Mauricio González Sepúlveda
Académico de Psicología
Universidad San Sebastián
Los seres humanos tenemos cierto grado de adaptación y defensas psicológicas que nos permiten enfrentar nuestras propias crisis del día a día. Sin embargo, esta cotidianeidad se puede ver interrumpida abruptamente por un desastre natural como el terremoto de febrero o el accidente de un hijo o familiar, como lo que precisamente ocurrió en la mina San José, afectando la estabilidad y el balance biopsicosocial.
Todo desastre representa un acontecimiento traumático en la vida, que se traduce en desequilibrio y una evidente crisis que amenaza la integridad mental de la persona –y por consiguiente de la comunidad–, donde se fractura la satisfacción de las necesidades básicas que hacen de “colchón” para cada uno, aquejando la seguridad para el individuo en razón de las pérdidas físicas y afectivas, entre otras.
Ello puede ocasionar una serie de reacciones psicológicas y desadaptativas, lo que establece grave disfunción en la esfera psicológica y social de la persona, al afrontar una situación sorpresiva, avasalladora y de enormes proporciones destructivas. El individuo se angustia al sentirse amenazado, al no poder realizarse de un modo adecuado en el medio social en que se encuentra inserto, además de cuestionarse e inquietarse en cuanto a su manera de existir o coexistir con su grupo de pares, dando pie a la expresión emocional de agobio como resultado de la amenaza sobre su sentido de pertenencia y el deterioro de sus relaciones con otros.
Las consecuencias pueden expresarse en forma de huida, agresión defensiva o incluso ataques dirigidos contra sí mismo, ya que cuando una persona vivencia situaciones que van más allá de la experiencia habitual, de uno mismo y de las circunstancias, disminuye la sensación de seguridad, quedando expuesta su intimidad frente al grupo, creciendo su dependencia y decreciendo su autonomía.

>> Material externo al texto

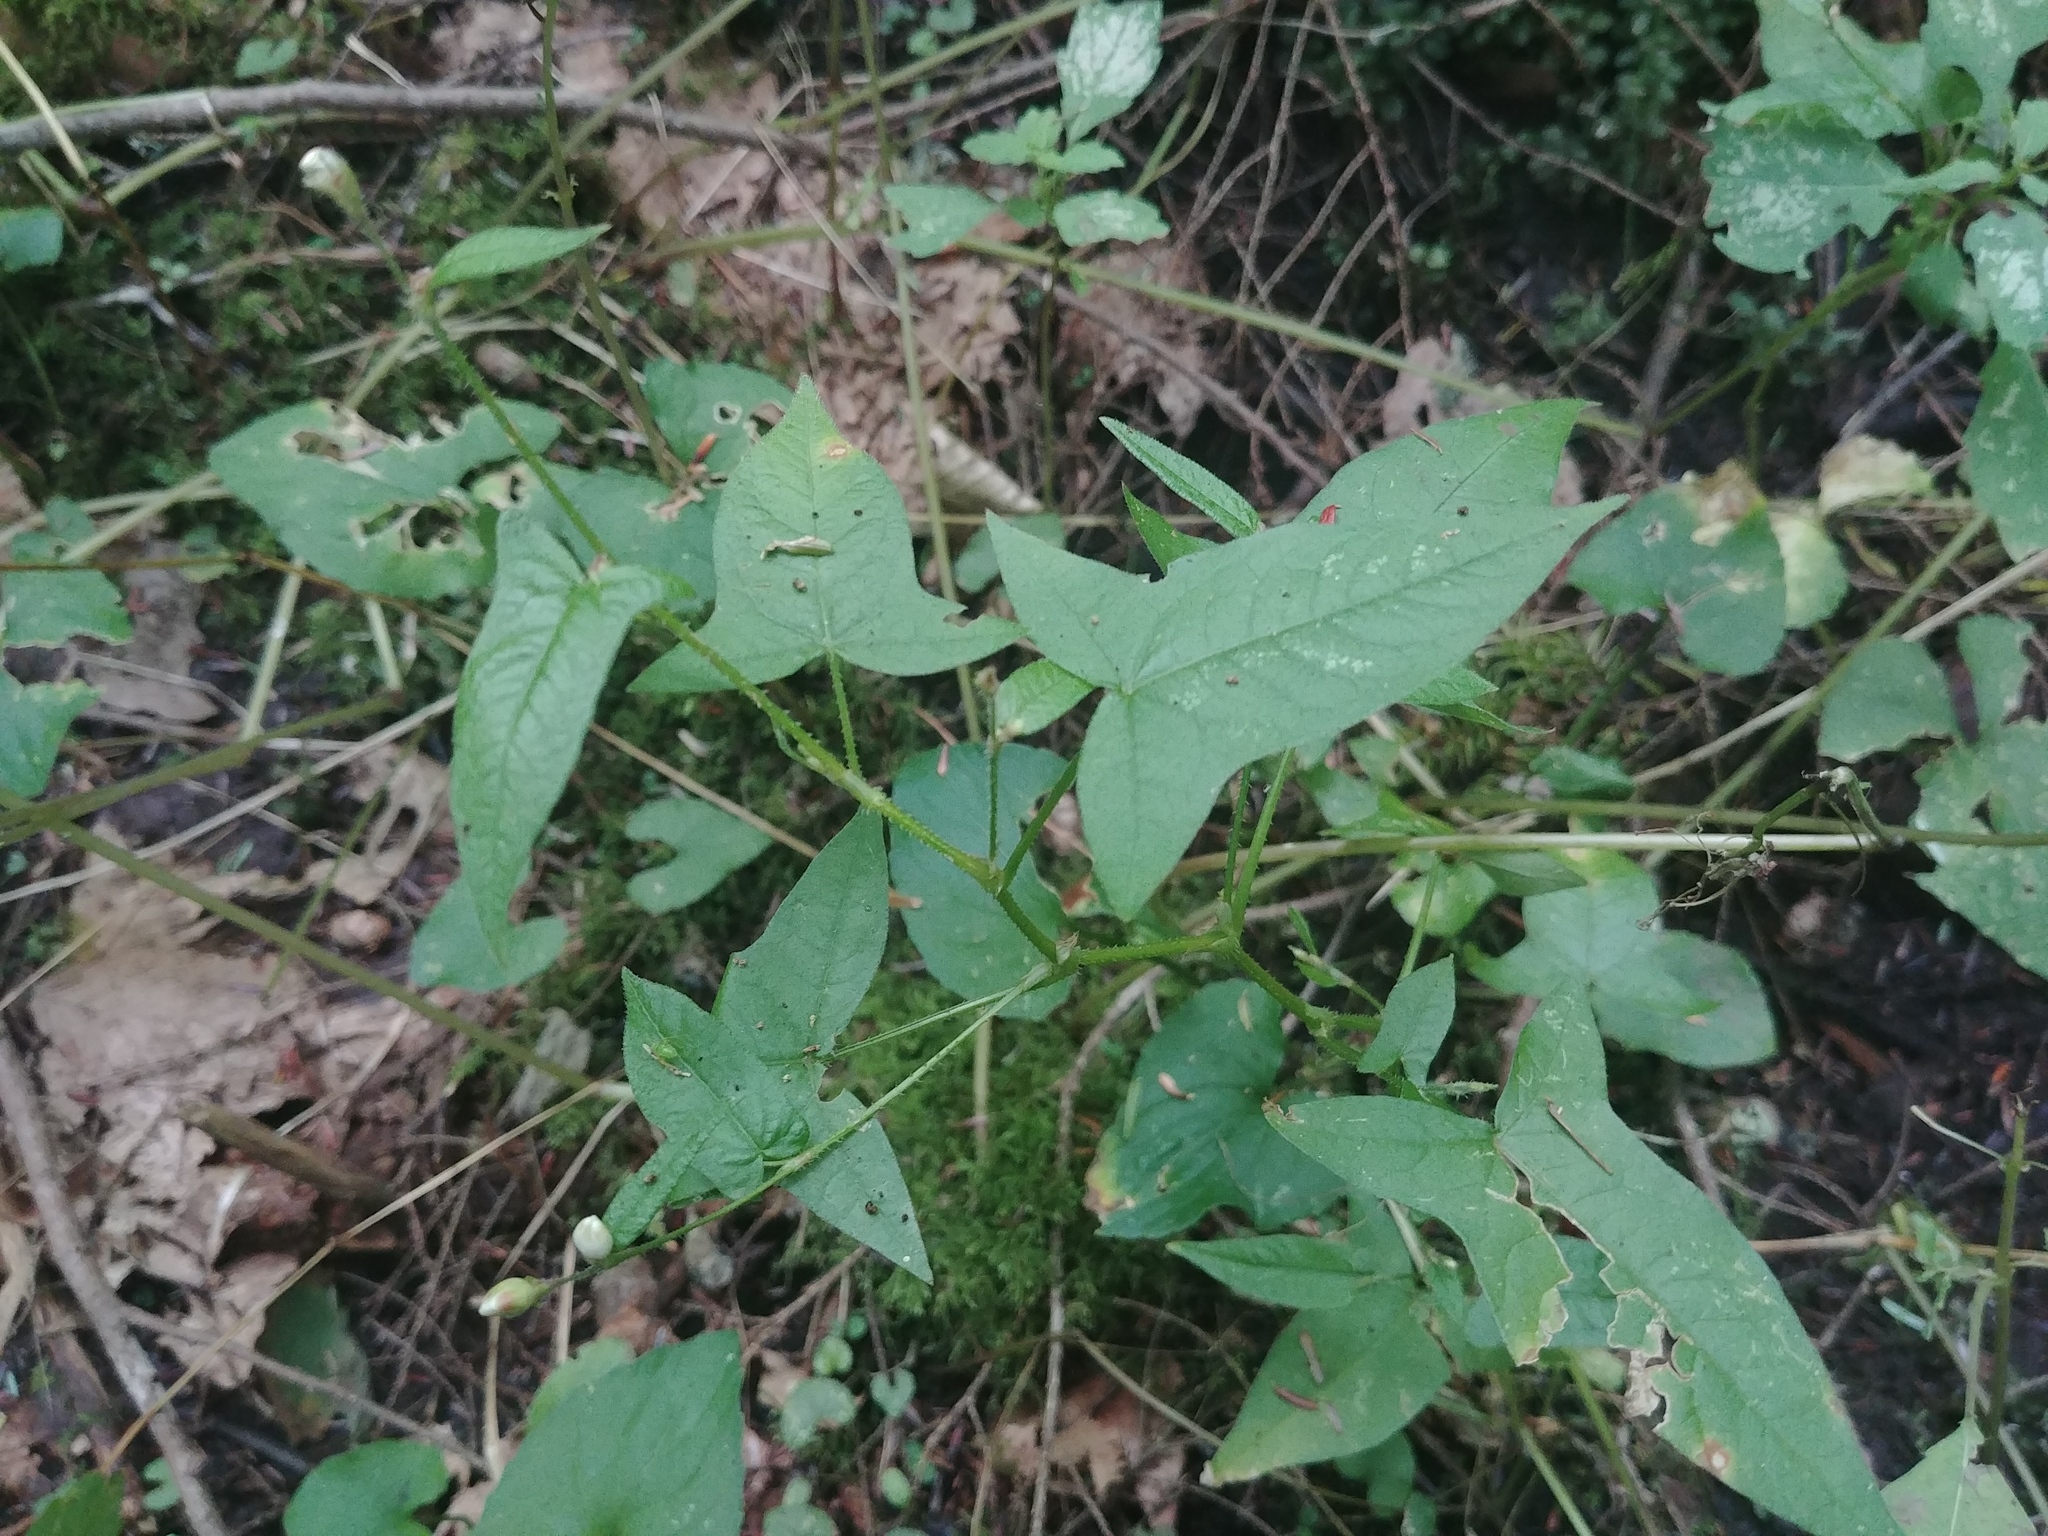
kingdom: Plantae
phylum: Tracheophyta
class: Magnoliopsida
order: Caryophyllales
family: Polygonaceae
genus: Persicaria
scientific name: Persicaria arifolia
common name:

Se debe tener presente que si el estrés del desastre no se reconoce de forma adecuada, puede afectar nuestra salud física y mental. Lidiar con las consecuencias emocionales poco después de un desastre puede ayudar a reducir la posibilidad de problemas a largo plazo. Reconocer y manejar el estrés adecuadamente puede ayudar a superar los retos de la recuperación de una catástrofe y la recuperación del sentido de control y seguridad.
A menudo, la mejor fuente de ayuda para tratar con el aspecto emocional de las situaciones de emergencia se encuentra muy próxima a los afectados, es decir familiares, amigos, integrantes del clero o un maestro. Lo más importante es no contener los sentimientos para uno mismo, sino que el promover espacios para el cuidado mutuo, dado que es una instancia que permite encontrarnos y reconfortarnos como personas. Es por ello que la Universidad San Sebastián prepara para este viernes un taller con el fin de enseñar a las personas a cómo enfrentar el desahogo y las situaciones dramáticas con un especialista como el Dr. Richard Price, quien tiene una gran trayectoria en situaciones problemática y en cómo salir de ellas.